Not 128
“Efendi Tanrımızı yücelt ve O’nun kutsal dağının önünde eğil çünkü Tanrımız kutsaldır.”
“Yücelt”, eğer kişi Yaradan’ın yüceliğini ve büyüklüğünü bilmek isterse, bizim bunu sadece Dvekut [yapışma] ve form eşitliği aracılığıyla elde edebileceğimiz anlamına gelir. Peki, “form eşitliği” nedir ve kişi form eşitliğine nasıl ulaşır?
“O’nun kutsal dağının önüne eğil.” Eğilmek, teslim olmak demektir. Bu, kişi mantığını indirgediğindedir ve mantığının anladığı veya anlamadığı şeyleri iptal ediyorum ve ona boyun eğdiriyorum der.
Hangi nitelikten önce ona boyun eğdiririm? “O’nun Kutsal Dağı” ndan önce.

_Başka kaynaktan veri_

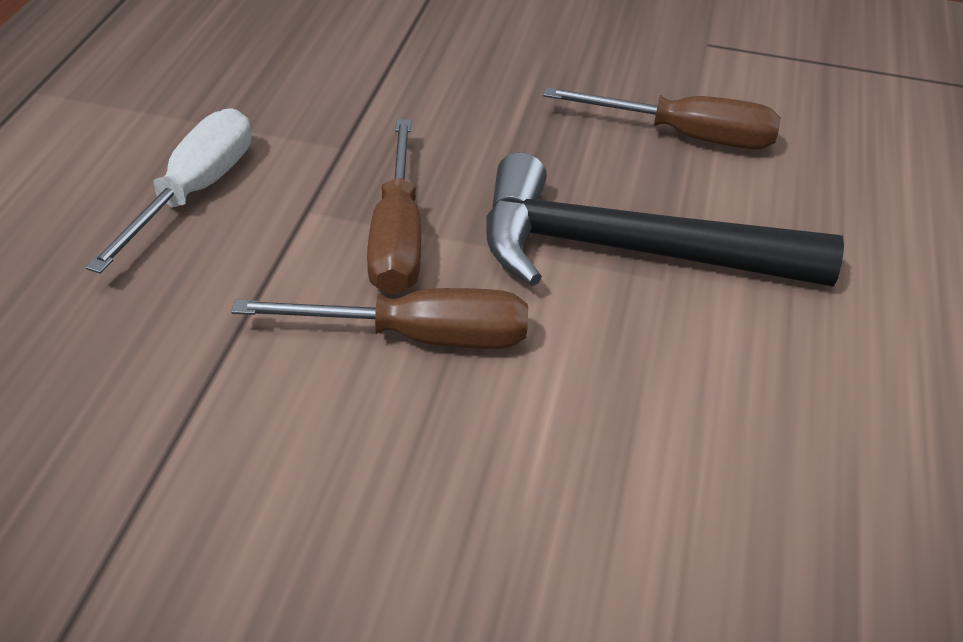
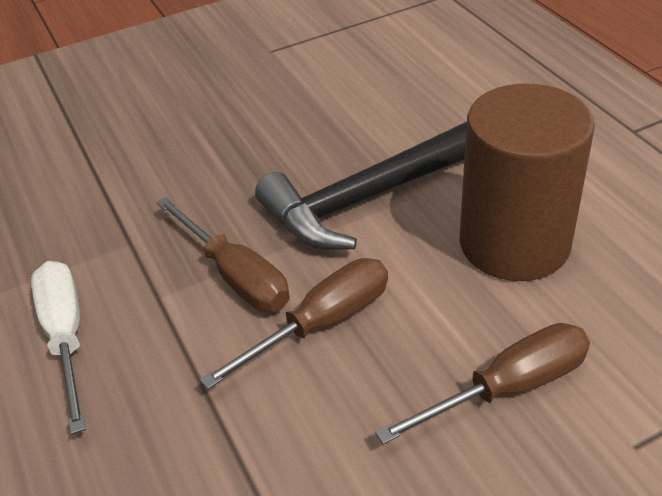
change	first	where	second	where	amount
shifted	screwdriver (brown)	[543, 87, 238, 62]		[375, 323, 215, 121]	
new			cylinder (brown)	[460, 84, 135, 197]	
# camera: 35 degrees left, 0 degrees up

Har [dağ], düşünceler anlamına gelen Hirhurim [yansımalar] demektir. “O’nun Kutsal”, zira “kutsal”, maddeden ayrılmış demek olduğu içindir. Bu, kendini alma arzusundan uzaklaştırdığı anlamına gelir. “Eğilmek”, kabul etmemesine rağmen bedeni teslim etmek ve kendisi üzerine sadece Keduşa [kutsallık] düşüncelerini almak demektir. “Kutsal dağının önünde eğil” in anlamı budur
Neden kendimizi, almak için almaktan ayrılmak anlamına gelen, Keduşa’nın düşüncelerine sunmalıyız? Bu, “Efendimiz Tanrı kutsaldır” olduğu içindir zira Yaradan, sadece ihsan eder. Bu nedenle kişi, Yaradan ile form eşitliğinde olmalıdır ve bu şekilde Yaradan’ın yüceliğini elde edebiliriz. Daha sonra, Tanrımız Efendi’nin yüceliğinin edinimine ulaşabiliriz.